It's the weekend after the week before. On the previous Tuesday, on a September morning exactly one year to the day after they released their first-ever single "Darts Of Pleasure", Franz Ferdinand were named band of the year by GQ magazine. Later that same day, after a quick dash from one posh London hotel to another, their self-titled debut picked up the prestigious Mercury Music Prize for album of the year. Several hours of gong-giving and carousing ended in the wee hours, shortly before they boarded a flight to New York.

Thursday afternoon found the band at the offices of their American label, being presented with a gold disc to mark 500,000 US sales of Franz Ferdinand (they're selling 17,500 copies a week in over there). Worldwide the album has sold two million copies. That night, their third US tour of the year began, at Manhattan's 3,500-capacity Roseland Ballroom. In the early hours of Friday morning, three-quarters of the band turned up at their aftershow party in a trendy Bowery bar; singer Alex Kapranos had gone home with his girlfriend, Eleanor Friedberger of the hip New York sibling duo The Fiery Furnaces.

EXERCISE TASKS →
(a) Copy the Franz Ferdinand text in full, word for word.
(b) In the records, switch "Identify" to "Find" in everything from the line containing "Survey the image" down to the line containing "road: (464, 436)", with nothing else altered. Give only those lines.
The Franz Ferdinand text and the records are separate, unrelated material.

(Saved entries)
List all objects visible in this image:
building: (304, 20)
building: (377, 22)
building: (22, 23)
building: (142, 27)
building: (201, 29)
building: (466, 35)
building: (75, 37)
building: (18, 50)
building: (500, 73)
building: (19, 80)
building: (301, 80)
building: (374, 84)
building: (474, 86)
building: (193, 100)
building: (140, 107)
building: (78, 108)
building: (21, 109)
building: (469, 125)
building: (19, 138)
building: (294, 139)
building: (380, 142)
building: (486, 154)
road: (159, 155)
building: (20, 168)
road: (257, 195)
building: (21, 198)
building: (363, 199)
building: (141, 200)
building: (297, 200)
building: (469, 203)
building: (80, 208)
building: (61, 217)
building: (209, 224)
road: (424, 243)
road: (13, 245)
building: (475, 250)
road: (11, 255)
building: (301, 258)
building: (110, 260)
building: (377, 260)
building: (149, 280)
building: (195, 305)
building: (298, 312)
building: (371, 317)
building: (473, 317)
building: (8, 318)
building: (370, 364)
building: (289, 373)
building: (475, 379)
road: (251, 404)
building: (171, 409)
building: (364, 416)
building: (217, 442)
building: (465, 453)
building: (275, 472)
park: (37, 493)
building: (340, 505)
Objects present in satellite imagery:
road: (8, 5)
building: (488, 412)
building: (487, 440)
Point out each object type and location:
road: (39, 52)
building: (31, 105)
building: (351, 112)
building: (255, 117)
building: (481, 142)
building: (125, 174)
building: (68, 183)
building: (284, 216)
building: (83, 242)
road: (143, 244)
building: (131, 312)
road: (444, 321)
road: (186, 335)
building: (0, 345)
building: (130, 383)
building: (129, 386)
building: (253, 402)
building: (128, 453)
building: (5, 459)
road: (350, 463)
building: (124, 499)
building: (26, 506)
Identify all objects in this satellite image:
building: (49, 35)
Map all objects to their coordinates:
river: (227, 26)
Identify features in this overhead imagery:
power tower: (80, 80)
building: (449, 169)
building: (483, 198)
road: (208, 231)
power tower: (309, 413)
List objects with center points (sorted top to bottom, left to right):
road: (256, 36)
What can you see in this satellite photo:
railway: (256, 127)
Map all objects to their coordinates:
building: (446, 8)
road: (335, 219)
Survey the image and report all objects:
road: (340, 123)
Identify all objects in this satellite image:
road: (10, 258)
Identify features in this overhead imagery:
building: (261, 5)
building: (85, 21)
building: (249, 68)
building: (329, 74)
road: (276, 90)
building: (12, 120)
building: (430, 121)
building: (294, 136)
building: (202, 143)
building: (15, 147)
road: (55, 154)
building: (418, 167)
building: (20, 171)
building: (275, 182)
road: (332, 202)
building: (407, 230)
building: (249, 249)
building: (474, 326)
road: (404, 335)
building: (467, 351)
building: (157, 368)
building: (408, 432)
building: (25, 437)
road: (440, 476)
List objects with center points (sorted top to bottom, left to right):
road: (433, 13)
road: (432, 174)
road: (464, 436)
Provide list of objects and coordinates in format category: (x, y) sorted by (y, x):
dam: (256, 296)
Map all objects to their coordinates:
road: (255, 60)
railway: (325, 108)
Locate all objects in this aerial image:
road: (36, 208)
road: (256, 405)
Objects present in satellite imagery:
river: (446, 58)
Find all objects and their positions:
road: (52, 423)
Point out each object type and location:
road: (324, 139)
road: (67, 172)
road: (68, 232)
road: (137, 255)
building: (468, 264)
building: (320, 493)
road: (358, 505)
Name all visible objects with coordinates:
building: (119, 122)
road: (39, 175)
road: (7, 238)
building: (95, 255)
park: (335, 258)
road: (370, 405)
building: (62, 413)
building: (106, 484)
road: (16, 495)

TASK-BY-TASK RESULTS →
(a)
It's the weekend after the week before. On the previous Tuesday, on a September morning exactly one year to the day after they released their first-ever single "Darts Of Pleasure", Franz Ferdinand were named band of the year by GQ magazine. Later that same day, after a quick dash from one posh London hotel to another, their self-titled debut picked up the prestigious Mercury Music Prize for album of the year. Several hours of gong-giving and carousing ended in the wee hours, shortly before they boarded a flight to New York.

Thursday afternoon found the band at the offices of their American label, being presented with a gold disc to mark 500,000 US sales of Franz Ferdinand (they're selling 17,500 copies a week in over there). Worldwide the album has sold two million copies. That night, their third US tour of the year began, at Manhattan's 3,500-capacity Roseland Ballroom. In the early hours of Friday morning, three-quarters of the band turned up at their aftershow party in a trendy Bowery bar; singer Alex Kapranos had gone home with his girlfriend, Eleanor Friedberger of the hip New York sibling duo The Fiery Furnaces.

(b)
Survey the image and report all objects:
road: (340, 123)
Find all objects in this satellite image:
road: (10, 258)
Find features in this overhead imagery:
building: (261, 5)
building: (85, 21)
building: (249, 68)
building: (329, 74)
road: (276, 90)
building: (12, 120)
building: (430, 121)
building: (294, 136)
building: (202, 143)
building: (15, 147)
road: (55, 154)
building: (418, 167)
building: (20, 171)
building: (275, 182)
road: (332, 202)
building: (407, 230)
building: (249, 249)
building: (474, 326)
road: (404, 335)
building: (467, 351)
building: (157, 368)
building: (408, 432)
building: (25, 437)
road: (440, 476)
List objects with center points (sorted top to bottom, left to right):
road: (433, 13)
road: (432, 174)
road: (464, 436)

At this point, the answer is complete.